Jeudi, la Cour constitutionnelle a rejeté la demande du Parti démocratique populaire de reporter une décision sur une éventuelle interdiction du parti pour « terrorisme » après les élections présidentielles et législatives. La Cour constitutionnelle turque a rejeté jeudi une demande du parti pro-kurde, le Parti démocratique populaire, de reporter une décision sur une éventuelle interdiction du parti pour « terrorisme » après les élections présidentielles et législatives prévues le 14 mai.

L’interdiction du Parti démocratique populaire (HDP) pourrait empêcher un tiers au parlement de se présenter aux élections sous son étiquette actuelle.
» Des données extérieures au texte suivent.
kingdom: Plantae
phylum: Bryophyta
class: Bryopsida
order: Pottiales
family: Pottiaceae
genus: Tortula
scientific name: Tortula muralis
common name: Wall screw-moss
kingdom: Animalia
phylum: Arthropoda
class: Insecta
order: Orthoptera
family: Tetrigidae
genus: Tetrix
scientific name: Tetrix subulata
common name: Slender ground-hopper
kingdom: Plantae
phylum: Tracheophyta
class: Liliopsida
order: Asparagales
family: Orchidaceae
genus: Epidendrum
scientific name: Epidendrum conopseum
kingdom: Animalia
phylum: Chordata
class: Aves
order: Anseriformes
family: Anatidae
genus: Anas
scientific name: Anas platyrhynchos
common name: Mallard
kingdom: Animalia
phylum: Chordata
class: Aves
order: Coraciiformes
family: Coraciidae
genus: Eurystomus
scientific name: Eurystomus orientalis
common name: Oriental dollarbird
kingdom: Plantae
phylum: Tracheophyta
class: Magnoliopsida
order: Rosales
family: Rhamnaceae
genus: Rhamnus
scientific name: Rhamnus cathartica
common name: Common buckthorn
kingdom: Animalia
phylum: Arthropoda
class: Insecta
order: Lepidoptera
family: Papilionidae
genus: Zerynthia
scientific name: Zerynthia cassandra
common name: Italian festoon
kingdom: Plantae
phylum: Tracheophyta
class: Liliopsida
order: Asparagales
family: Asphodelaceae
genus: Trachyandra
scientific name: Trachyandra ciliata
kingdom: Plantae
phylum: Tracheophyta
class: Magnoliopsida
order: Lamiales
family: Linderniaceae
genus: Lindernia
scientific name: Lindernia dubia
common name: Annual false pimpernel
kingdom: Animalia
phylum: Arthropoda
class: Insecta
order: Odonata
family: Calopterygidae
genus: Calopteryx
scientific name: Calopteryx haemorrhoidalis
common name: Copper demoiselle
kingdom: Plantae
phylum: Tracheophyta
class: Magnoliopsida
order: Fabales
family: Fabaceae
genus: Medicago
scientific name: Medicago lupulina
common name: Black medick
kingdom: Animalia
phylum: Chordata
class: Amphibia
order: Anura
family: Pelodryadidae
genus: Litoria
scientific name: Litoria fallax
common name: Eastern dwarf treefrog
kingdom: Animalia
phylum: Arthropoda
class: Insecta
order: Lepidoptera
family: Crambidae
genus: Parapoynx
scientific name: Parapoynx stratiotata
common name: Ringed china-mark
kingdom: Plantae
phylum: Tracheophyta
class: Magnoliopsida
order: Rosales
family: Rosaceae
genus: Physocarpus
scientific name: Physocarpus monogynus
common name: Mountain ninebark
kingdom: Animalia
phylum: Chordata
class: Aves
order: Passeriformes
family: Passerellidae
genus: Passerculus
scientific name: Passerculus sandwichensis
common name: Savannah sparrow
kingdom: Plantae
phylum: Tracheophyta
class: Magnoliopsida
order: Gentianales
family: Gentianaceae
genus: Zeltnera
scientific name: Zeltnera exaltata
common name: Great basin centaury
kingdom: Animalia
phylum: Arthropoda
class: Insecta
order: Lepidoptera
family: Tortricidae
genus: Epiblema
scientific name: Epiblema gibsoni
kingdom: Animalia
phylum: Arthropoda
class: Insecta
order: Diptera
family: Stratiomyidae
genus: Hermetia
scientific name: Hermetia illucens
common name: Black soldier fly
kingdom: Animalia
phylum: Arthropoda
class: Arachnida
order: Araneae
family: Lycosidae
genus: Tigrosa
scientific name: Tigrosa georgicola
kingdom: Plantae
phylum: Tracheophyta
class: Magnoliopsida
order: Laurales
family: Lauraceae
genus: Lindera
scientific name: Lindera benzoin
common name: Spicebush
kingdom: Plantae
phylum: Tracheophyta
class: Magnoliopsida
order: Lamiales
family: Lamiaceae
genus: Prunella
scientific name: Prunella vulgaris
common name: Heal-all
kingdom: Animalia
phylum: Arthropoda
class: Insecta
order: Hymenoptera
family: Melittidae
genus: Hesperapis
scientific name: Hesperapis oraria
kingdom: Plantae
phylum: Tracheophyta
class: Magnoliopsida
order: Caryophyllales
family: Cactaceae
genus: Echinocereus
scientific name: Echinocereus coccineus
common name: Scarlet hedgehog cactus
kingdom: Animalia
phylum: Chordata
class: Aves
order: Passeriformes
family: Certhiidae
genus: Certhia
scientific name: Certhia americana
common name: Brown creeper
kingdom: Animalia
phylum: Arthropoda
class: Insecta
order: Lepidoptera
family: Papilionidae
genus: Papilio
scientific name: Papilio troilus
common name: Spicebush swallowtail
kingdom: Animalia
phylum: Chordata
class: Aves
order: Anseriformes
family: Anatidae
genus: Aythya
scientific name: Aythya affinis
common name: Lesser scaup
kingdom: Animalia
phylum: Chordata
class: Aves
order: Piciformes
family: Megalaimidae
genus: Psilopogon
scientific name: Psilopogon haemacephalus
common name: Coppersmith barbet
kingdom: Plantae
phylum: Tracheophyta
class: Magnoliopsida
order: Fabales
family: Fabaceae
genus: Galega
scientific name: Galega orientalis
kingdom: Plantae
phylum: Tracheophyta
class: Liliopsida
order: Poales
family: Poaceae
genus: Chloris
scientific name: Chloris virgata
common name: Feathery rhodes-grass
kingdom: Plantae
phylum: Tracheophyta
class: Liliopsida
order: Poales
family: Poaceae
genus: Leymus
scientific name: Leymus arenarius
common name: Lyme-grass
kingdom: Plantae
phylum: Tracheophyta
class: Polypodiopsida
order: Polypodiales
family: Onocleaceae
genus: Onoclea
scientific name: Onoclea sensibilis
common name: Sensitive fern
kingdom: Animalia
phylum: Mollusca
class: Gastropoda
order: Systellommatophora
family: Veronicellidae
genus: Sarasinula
Le gouvernement du président Recep Tayyip Erdogan a accusé le HDP d’avoir des liens avec le Parti des travailleurs du Kurdistan (PKK), un groupe qu’Ankara et ses alliés occidentaux ont qualifié d’organisation armée « terroriste ».

Le HDP dément cette allégation et doit présenter une défense orale devant la Cour constitutionnelle le 14 mars, a expliqué à l’AFP un porte-parole du parti. Dans le cadre de la procédure d’interdiction, lancée en mars 2021, le tribunal devra attendre l’avis du rapporteur avant de rendre son jugement.

Le procureur en charge du dossier, Bekir Sahin, avait déclaré début janvier que le HDP « fonctionnait presque comme un bureau de recrutement ». Une majorité des deux tiers des 15 membres de la Cour constitutionnelle est nécessaire pour faire disparaître le principal parti pro-kurde.

Début janvier, la Cour constitutionnelle turque a décidé par huit voix contre sept de suspendre les aides publiques au HDP. Le parti a obtenu 12% des suffrages lors de la dernière élection législative et est considéré par certains analystes comme le « roi du ring » lors de la prochaine élection présidentielle.

Le président turc Recep Tayyip Erdogan a aidé à le priver de sa majorité parlementaire en 2015, et depuis 2016 son chef Serahuddin Demirtas Depuis l’arrestation de (Selahattin Demirtas), le HDP a été réprimé sans relâche et a été un favori du président turc Recep Tayyip Erdogan.